Our group of four are spread across a grassy helicopter pad in southwestern Pennsylvania’s Ohiopyle State Park. We are at a familiar place for many of the one-and-a-half million annual visitors to Ohiopyle, the back of a parking area at the takeout of the Lower Youghiogheny River, known as Old Mitchell Place. Yet at the moment we are having a difficult time figuring out where we are supposed to go.

“So, that’s Sugar Run Trail there, and here at a right angle should be Mitchell,” says Michael Hermann, founder and lead cartographer of Purple Lizard Maps, as he points to our intended target on the state park trail map. It should be within our site. Yet on a sunny spring day, with young green just starting to sprout, our trailhead is nowhere to be seen. We wander further north along the parking area and eventually find the Mitchell Trail. Hermann makes a note of the discrepancy – a difference of roughly a hundred yards – then we continue on the trail.

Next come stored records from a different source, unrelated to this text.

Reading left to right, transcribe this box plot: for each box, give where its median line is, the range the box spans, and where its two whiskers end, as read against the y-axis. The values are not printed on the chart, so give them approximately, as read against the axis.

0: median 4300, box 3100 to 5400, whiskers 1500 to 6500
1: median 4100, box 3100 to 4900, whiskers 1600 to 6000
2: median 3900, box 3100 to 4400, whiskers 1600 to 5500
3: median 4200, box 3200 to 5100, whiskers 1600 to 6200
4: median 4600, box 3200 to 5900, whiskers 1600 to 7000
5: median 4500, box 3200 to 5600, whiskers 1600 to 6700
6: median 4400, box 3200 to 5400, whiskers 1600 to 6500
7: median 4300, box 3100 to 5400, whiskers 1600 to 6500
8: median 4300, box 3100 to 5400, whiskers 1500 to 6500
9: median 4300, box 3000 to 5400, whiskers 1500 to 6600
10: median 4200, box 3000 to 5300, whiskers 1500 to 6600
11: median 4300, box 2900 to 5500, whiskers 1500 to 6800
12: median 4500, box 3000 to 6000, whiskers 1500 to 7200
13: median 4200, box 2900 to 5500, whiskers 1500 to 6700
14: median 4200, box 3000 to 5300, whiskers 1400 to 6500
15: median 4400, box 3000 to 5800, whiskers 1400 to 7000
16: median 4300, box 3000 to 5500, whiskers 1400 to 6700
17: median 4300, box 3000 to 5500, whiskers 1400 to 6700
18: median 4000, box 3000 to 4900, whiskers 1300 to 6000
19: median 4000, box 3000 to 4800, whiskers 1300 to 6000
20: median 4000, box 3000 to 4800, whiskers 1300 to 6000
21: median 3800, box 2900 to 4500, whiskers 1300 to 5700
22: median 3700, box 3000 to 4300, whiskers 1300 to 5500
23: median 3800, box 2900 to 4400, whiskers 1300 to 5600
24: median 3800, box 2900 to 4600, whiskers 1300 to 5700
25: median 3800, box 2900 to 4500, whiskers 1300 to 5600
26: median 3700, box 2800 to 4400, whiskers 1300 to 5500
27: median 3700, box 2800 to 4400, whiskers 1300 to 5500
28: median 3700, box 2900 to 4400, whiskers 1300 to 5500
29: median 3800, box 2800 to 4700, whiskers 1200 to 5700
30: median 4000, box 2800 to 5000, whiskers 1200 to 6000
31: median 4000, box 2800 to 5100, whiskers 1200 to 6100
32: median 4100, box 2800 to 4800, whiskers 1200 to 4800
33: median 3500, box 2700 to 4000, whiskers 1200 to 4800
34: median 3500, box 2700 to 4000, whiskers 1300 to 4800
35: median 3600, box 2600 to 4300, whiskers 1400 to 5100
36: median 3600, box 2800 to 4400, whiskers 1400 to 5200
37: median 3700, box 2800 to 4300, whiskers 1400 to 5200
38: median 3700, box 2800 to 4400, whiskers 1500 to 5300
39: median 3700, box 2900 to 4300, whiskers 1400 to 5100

Map reveals that lynching extended far beyond the deep South

An interactive map of lynchings that occurred in the United States from 1883 to 1941 reveals not just the extent of mob violence, but also underscores how the roles of economy, topography and law enforcement infrastructure paved the way for these brutal, violent outbursts, according to researchers.

RECENTLY PUBLISHED

Unraveling the Ethnoterritorial Fix in the Peruvian Amazon: Indigenous Livelihoods and Resource Management after Communal Land Titling (1980s-2016)

Tubbeh, R. & Zimmerer, K.
Journal of Latin American Geography
doi:10.1353/lag.0.0114
During the past several decades, Latin American governments have increasingly recognized indigenous peoples’ rights to cultural difference and channeled their territorial claims by titling their lands as common property. This “territorial turn” is supported by narratives about indigenous peoples as stewards of the environment. Geographic areas associated with indigenous land titling have increased since the late 1980s. This article presents research based on a case study of present-day livelihoods and resource management in two titled comunidades nativas [native communities] in the Peruvian Amazon. Our research finds that these communal lands have become spaces of dependency, depletion of natural resources, and territorial precarity rather than autonomy and sustainability. In spite of legal title, community members endure the tension between protecting their lands and negotiating their common property rights with outsiders as a strategy for income-earning through the exploitation of gold and timber. These conditions—driven by the encroachment of extractive economies and exacerbated by new road construction—provide new evidence about the contradictory dynamics of the “ethnoterritorial fix” in Latin America. These insights are potentially important for indigenous rights organizations in Latin America that consider territorial control as part of their strategies for the reproduction of indigenous peoples’ cultures, the security of their livelihoods, and the pursuit of autonomy.